What is needed:
Starting with the line that contains "[435,441,521,453] [63,455,328,465] paths", write out each line through the end of the listing, unchanged. Output nothing else.

+ + + + + + +

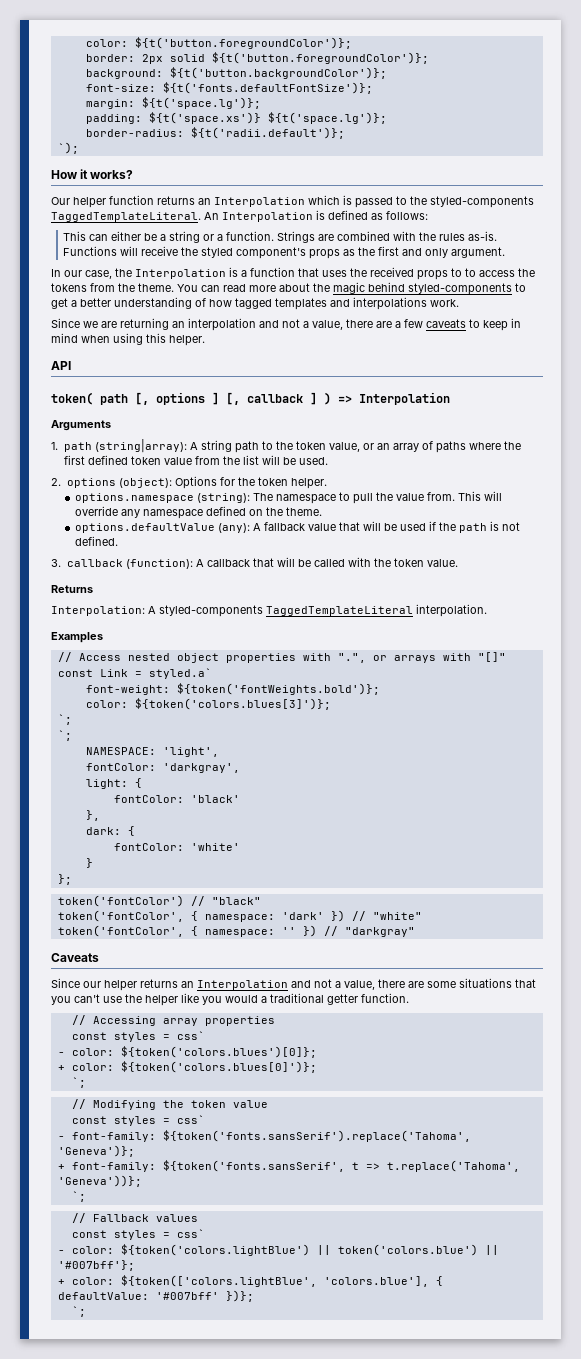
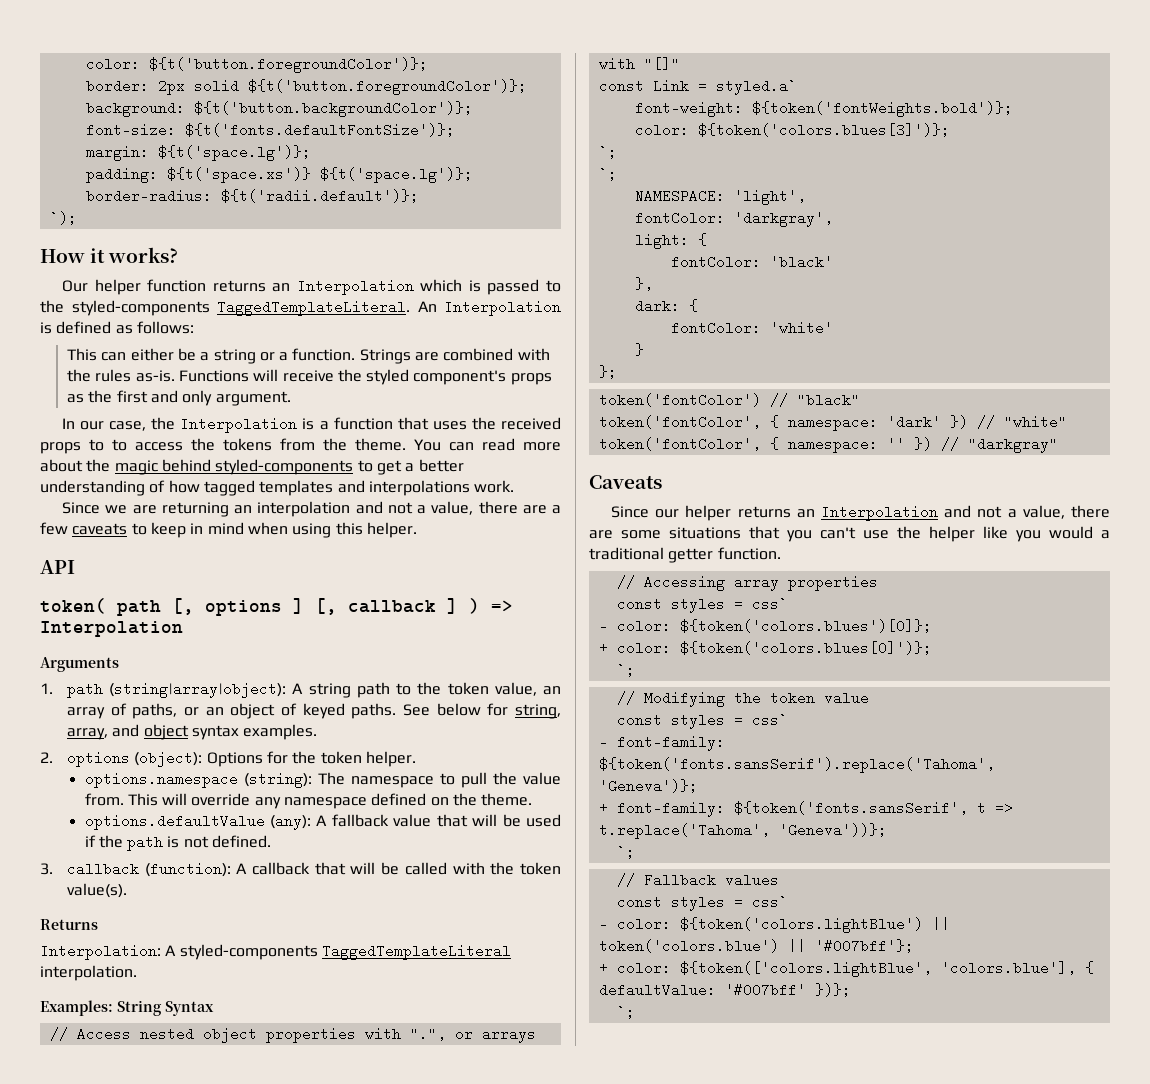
[94,439,187,453] (string|array): -> [109,682,287,698] (string|array|object):
[362,443,374,450] or -> (537, 689) none
[435,441,521,453] [63,455,328,465] paths where the first defined token value from the list will be used. -> [132,703,561,719] [66,724,318,740] paths, or an object of keyed paths. See below for string, array, and object syntax examples.
[426,559,458,567] value. -> [66,883,127,898] value(s).
[51,632,103,643] Examples -> [40,1000,214,1016] Examples: String Syntax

+ + + + + + +

Response to this task:
[435,441,521,453] [63,455,328,465] paths where the first defined token value from the list will be used. -> [132,703,561,719] [66,724,318,740] paths, or an object of keyed paths. See below for string, array, and object syntax examples.
[426,559,458,567] value. -> [66,883,127,898] value(s).
[51,632,103,643] Examples -> [40,1000,214,1016] Examples: String Syntax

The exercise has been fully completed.